Upload Your Document Collection

Follow the steps below to prepare and upload your document collection. This guide will help you extract text, structure your documents, chunk the content, and save it in the required format before uploading. This guide uses The Wikipedia article for Stanford University as an example, but you can use any document collection of any type.

Step 1: Extract Text from Your Documents

If your documents are not already in text form, you need to extract their text. Use Docling, a simple tool to extract text from PDFs, DOCX files, and more. While it may struggle with complex scanned documents, it works well for most standard documents. Be sure to use the "Export to Markdown" option.

Now each document in your collection should have the following fields:

  • document_title, for example:
    Stanford University
  • content, for example:
    Stanford University (officially Leland Stanford Junior University) is a private research university in Stanford, California, United States. ...
    # History
    Stanford University was founded in 1885. ...
    # Land

    Most of Stanford is on an 8,180-acre (12.8 sq mi; 33.1 km2) campus ...
    ## Central campus
    The central campus is adjacent to Palo Alto ...
Step 2: Chunk the Document Content

Breaking each document into smaller chunks (e.g., individual paragraphs, tables, infoboxes) can make it easier for retrieval systems to process.

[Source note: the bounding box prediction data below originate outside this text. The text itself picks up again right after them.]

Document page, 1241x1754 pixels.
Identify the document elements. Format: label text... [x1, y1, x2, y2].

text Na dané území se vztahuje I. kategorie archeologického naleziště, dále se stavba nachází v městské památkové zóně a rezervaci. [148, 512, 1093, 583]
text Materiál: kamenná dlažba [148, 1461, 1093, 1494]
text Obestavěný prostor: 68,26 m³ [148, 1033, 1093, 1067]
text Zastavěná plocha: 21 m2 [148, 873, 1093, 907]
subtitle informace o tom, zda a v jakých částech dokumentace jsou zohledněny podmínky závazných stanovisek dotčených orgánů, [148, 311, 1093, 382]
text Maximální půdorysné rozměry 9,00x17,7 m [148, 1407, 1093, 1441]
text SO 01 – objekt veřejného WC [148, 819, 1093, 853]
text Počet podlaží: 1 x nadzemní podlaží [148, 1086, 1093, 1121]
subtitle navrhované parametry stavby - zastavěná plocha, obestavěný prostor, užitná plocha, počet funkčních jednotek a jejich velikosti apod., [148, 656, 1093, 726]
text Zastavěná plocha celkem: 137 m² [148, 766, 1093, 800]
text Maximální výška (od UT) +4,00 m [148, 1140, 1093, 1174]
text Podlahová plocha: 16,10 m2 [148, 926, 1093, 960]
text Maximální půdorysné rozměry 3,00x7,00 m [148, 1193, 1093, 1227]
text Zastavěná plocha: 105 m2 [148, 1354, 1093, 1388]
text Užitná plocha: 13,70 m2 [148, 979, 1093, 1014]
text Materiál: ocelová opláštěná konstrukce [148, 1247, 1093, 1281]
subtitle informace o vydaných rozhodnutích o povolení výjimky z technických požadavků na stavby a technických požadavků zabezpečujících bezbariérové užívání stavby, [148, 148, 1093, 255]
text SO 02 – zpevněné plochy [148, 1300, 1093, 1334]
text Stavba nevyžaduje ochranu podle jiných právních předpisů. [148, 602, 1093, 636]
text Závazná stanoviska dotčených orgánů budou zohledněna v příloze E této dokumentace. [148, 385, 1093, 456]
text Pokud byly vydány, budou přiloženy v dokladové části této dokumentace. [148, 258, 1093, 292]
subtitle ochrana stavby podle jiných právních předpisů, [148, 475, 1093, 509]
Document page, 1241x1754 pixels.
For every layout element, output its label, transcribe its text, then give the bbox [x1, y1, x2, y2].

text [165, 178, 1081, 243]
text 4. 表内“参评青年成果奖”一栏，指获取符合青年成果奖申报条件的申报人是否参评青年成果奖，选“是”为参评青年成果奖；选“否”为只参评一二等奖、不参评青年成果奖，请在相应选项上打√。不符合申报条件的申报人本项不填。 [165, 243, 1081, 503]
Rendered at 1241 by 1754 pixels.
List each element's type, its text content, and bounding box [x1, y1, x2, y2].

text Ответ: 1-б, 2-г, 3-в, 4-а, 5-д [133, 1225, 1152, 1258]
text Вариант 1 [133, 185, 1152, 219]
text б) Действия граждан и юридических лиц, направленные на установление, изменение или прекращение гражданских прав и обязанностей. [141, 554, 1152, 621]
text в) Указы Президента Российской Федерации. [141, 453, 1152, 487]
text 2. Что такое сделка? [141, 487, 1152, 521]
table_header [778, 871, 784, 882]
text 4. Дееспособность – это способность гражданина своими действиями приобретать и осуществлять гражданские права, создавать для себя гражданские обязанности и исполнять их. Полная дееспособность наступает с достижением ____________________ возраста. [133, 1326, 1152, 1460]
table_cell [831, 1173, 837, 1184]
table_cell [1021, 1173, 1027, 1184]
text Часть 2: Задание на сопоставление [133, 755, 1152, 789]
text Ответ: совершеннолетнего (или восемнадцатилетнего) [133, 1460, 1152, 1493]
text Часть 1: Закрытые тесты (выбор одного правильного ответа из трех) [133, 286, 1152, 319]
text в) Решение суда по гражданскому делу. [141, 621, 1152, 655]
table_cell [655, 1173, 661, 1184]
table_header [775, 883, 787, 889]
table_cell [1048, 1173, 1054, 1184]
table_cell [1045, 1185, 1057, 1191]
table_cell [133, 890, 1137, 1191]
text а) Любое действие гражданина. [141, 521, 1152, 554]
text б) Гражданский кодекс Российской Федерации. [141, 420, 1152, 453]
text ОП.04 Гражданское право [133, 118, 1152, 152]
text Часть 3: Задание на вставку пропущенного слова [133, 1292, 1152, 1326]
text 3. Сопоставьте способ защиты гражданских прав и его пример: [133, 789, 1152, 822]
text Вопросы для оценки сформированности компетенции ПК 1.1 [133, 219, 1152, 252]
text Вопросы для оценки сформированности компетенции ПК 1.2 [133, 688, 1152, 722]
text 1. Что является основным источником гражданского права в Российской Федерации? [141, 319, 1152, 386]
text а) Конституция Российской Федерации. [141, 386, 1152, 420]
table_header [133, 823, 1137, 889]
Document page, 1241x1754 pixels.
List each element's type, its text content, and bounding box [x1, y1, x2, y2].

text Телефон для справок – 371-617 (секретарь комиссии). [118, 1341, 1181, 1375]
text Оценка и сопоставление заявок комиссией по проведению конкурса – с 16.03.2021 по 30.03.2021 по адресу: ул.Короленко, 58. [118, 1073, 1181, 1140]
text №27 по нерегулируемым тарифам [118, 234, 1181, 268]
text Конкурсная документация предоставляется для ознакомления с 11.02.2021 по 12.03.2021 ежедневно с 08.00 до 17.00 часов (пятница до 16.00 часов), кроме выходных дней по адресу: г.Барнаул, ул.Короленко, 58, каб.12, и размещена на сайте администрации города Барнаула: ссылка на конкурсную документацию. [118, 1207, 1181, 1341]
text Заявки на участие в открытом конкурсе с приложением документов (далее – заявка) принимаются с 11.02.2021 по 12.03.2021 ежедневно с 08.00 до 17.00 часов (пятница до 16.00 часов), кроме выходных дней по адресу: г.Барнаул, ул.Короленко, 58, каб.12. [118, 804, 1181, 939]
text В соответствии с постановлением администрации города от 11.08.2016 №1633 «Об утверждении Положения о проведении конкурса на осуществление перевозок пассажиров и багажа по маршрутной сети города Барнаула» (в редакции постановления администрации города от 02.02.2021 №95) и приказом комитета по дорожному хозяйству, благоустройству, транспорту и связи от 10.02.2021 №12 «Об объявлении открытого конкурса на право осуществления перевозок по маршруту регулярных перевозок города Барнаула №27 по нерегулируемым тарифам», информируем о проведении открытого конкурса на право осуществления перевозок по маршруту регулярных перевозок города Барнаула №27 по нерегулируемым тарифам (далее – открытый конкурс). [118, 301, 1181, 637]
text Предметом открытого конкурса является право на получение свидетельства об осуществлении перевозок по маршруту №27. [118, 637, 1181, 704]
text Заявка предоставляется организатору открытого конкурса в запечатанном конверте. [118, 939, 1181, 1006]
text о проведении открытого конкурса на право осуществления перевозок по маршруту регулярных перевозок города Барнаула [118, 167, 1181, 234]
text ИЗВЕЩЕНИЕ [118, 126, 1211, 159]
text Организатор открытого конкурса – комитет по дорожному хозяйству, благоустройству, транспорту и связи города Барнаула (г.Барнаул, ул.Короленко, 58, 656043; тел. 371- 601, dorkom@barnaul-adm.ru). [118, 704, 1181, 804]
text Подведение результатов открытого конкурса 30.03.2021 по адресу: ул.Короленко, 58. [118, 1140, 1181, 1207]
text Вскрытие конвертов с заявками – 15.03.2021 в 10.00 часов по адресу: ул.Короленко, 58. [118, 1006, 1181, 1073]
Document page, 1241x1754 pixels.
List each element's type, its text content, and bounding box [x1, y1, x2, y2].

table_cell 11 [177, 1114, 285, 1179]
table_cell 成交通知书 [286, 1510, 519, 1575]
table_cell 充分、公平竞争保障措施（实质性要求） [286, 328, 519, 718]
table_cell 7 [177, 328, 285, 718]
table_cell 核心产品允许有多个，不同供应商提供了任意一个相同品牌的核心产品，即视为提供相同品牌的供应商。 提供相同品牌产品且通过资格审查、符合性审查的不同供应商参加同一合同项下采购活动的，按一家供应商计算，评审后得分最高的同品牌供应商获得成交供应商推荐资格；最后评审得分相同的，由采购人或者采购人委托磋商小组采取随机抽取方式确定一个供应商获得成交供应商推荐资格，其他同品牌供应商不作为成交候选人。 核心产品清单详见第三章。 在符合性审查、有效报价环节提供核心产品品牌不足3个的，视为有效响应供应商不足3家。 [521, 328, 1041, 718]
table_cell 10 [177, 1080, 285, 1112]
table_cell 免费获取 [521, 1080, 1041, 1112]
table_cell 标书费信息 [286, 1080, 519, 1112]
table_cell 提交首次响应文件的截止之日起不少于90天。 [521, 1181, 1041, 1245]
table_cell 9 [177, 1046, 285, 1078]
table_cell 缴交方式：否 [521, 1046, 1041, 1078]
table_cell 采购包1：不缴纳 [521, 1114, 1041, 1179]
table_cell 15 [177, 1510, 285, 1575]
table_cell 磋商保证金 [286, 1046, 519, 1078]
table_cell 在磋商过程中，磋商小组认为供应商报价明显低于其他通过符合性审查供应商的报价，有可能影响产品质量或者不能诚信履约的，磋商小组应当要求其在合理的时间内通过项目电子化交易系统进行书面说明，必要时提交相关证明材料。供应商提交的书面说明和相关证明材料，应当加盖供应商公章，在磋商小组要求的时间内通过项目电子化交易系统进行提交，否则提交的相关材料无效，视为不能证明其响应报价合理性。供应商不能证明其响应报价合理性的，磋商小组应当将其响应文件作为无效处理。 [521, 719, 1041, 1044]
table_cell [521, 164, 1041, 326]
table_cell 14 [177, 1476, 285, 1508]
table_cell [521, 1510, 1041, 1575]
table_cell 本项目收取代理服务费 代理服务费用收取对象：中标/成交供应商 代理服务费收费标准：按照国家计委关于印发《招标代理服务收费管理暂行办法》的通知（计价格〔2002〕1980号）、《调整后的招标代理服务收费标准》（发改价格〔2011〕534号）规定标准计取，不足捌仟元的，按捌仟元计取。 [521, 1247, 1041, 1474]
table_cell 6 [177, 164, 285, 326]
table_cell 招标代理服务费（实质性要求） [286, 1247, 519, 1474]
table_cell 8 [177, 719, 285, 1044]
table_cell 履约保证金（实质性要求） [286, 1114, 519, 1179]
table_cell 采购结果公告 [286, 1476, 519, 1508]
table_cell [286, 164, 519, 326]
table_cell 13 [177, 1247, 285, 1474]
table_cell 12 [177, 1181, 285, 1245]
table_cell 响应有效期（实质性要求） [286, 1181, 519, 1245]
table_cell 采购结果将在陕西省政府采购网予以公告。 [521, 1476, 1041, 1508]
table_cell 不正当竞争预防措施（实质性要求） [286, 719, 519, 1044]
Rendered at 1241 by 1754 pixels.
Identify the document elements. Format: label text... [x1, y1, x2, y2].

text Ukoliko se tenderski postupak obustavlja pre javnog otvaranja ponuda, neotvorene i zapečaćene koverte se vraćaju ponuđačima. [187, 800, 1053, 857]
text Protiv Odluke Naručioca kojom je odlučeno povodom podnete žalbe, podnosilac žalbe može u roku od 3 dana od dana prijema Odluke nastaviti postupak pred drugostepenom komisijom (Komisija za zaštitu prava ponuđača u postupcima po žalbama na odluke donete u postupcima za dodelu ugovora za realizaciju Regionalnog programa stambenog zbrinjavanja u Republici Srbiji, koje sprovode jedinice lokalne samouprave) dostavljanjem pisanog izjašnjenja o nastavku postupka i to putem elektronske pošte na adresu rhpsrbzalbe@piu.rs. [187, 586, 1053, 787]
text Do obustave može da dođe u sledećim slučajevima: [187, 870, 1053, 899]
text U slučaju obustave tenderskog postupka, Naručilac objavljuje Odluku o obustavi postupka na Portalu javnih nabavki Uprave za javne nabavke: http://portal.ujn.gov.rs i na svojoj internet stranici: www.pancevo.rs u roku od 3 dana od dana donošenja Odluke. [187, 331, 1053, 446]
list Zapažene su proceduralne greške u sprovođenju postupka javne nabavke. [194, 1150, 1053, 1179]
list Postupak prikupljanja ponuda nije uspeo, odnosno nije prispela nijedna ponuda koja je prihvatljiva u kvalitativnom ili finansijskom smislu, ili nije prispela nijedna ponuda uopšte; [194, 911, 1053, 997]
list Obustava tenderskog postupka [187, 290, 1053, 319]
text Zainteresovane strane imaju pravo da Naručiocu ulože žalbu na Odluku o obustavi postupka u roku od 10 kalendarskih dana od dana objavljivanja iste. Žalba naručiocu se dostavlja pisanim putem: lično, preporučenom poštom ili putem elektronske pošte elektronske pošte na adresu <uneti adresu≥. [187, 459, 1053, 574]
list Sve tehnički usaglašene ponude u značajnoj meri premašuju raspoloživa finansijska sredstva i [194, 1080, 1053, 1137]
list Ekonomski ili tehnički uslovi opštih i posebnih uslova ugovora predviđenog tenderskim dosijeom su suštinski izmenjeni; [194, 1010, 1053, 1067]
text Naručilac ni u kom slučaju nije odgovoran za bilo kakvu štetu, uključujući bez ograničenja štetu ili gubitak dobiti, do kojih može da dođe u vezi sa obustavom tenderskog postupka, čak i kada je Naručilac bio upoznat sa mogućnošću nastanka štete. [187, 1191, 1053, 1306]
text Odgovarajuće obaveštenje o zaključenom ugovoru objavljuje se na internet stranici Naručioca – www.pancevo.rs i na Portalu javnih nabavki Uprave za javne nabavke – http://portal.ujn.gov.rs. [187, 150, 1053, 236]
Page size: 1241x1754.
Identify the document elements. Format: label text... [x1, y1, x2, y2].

Refer to this guide on chunking methods: Text Splitters. For most use cases, simple length-based chunking with chunk sizes between 200-800 tokens (roughly 150-600 words) works well.

Step 3: Extract Section Structure

Extracting the section structure can improve search results. Aim to capture the structure in the format "document title > section level 1 > section level 2 > ...". For example:

Stanford University > Land > Central campus

You can derive this structure from the text extracted in the previous steps. By now, each document in your collection should have one or more blocks with the following fields:

{
    "document_title": "Stanford University",
    "section_title": "Land > Central campus",
    "content": "The central campus is adjacent to Palo Alto ..."
}

These three fields are the minimum required fields for each block. Together, they will be used to find the most relevant blocks for a given query.

Step 4: Save Your Collection in JSON Lines Format

JSON Lines is a convenient format for storing structured data. Each line in a JSON Lines file is a valid JSON object.

Here you can add optional fields last_edit_date and url to each block. You may set these fields to null if they are not available. The url field can be used to link back to the original document, for instance, the specific Wikipedia article for Stanford University. The last_edit_date is the date the document was published or, if known, the last date the information in the document was considered up-to-date. This field can be used to obtain better search results for time-sensitive queries.

You can also add other custom metadata fields to each block by providing a JSON object as block_metadata. All these fields will be returned to you in the search results. Each line in your JSON Lines file should follow this format. All metadata fields in all blocks should be consistent. This applies even to their types. For instance, if you want a metadata field to be a float in one block, it should be explicitly set to float in all blocks by using 5.0 instead of 5. The following example includes the optional metadata fields block_type and language.

Note: Line breaks outside quotes are for readability and should not be included.

{
    "document_title",
    "section_title",
    "content",
    "last_edit_date": "The last edit date of the block in YYYY-MM-DD format",
    "url": "The URL of the block, e.g. https://en.wikipedia.org/wiki/Stanford_University"
    "block_metadata": {
        "block_type": "The type of the block, e.g. 'text', 'table', 'infobox'",
        "language": "The language of the block, e.g. 'en' for English",
    }
}
Step 5: Upload Your JSON Lines File

If there are any formatting errors, an error message will appear. Please correct the issues and try uploading again.

No file chosen
Step 6: Request Collection Addition

After uploading your file, email genie@cs.stanford.edu to request the addition of your collection. You will receive a confirmation email with details on how to access the search API once your collection is added.